Zu den Musées Gaumais zählen weitere schöne Sammlungen
Vom Museum fort zeigt dann ein Wegweiser mit der Aufschrift Donjon (Wehrturm). Dort warten nah an einem Abhang die Ruinen eines Bergfrieds, um den sich eine karolingische Legende rankt. Die mächtige Anlage soll den vier Söhnen des Grafen Aymons gehört haben, die einst in erhebliche Schwierigkeiten gerieten. Beim Versuch, sich dem autoritären und streng christlichen Regime Karls des Großen (747–814) zu widersetzen, mussten sie vorm Zorn des Potentaten in den dichten Ardennenwald flüchten. Mit Hilfe eines tapferen Ritters und Zauberers, der ihnen auch ein magisches Schwert und ein mystisches Pferd – das kilometerweit springen konnte – schenkte, errichteten die vier Söhne den Bergfried in Montauban. Noch heute ist es ein magischer Kraftort, wo aus jeder Ecke Geschichte und Geschichten wispern.
Wer nun noch mehr Blicke in die Vergangenheit werfen will, kein Problem, zu den Musées Gaumais zählen weitere Leckerbissen. Zentrum und Hauptsitz des Verbands ist das Musée de Virton im gleichnamigen Städtchen, das dort seit 1939 in einem ehemaligen Franziskaner-Kloster Einblicke in Geschichte und Kultur der Region Gaume gewährt. Etwa vier Kilometer südöstlich von Virton zeigt das Musée de la Vie paysanne in einem Bauernhaus aus dem 18.
Jahrhundert dörfliches Alltagsleben. Und etwas weiter entfernt gibt es Infos zur Geschichte des örtlichen Schlosses sowie zu den Geschehnissen während der beiden Weltkriege in dieser Region im Musée Baillet-Latour.

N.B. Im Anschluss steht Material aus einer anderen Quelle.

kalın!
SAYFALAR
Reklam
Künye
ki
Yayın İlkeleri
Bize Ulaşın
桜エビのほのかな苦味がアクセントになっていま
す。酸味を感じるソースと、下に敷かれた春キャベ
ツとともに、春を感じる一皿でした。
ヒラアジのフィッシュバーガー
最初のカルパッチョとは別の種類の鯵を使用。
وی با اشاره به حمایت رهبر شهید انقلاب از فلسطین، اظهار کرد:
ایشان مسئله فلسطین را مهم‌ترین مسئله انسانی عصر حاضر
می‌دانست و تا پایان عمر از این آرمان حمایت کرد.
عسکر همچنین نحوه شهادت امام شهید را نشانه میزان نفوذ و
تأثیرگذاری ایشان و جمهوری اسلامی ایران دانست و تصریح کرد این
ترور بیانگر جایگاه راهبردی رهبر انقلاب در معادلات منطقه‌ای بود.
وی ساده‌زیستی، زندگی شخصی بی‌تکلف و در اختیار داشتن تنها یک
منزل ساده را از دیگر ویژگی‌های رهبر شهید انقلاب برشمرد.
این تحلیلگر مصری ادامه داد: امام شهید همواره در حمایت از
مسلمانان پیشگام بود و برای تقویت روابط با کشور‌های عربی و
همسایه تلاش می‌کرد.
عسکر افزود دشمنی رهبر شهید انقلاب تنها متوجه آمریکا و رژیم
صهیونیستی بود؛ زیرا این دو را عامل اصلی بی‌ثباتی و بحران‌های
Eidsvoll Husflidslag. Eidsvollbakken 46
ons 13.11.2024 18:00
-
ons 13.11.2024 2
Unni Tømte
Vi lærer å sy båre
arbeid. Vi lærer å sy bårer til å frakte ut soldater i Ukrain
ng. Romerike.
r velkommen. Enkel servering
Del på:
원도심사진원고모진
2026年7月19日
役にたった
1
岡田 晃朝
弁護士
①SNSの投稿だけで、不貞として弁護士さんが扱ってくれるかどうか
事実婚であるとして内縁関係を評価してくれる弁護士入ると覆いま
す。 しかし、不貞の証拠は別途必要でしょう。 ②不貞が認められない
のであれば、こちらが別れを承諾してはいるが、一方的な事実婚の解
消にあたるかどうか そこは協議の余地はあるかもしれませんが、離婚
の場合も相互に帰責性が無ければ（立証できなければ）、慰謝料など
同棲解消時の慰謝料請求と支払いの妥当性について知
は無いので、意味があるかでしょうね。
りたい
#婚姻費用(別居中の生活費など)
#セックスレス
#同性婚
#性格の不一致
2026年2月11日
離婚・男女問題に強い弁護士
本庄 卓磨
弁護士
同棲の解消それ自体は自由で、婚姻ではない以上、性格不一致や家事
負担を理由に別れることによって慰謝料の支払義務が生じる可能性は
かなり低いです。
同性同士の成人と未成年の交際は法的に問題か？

Kunst- und Geschichtsinteressierte müssen also im Urlaub nicht unbedingt in die Großstädte reisen, um ihre Neugier zu befriedigen. Auch hier im ländlichen Raum in den Ardennen im äußersten Süden der Wallonie wird hochklassige Kultur geboten. Mit dem Vorteil verbunden, dass sie sich oft in unmittelbarer Nähe und im Einklang mit der Natur präsentiert – der Besucher kann also das beste zweier Welten genießen.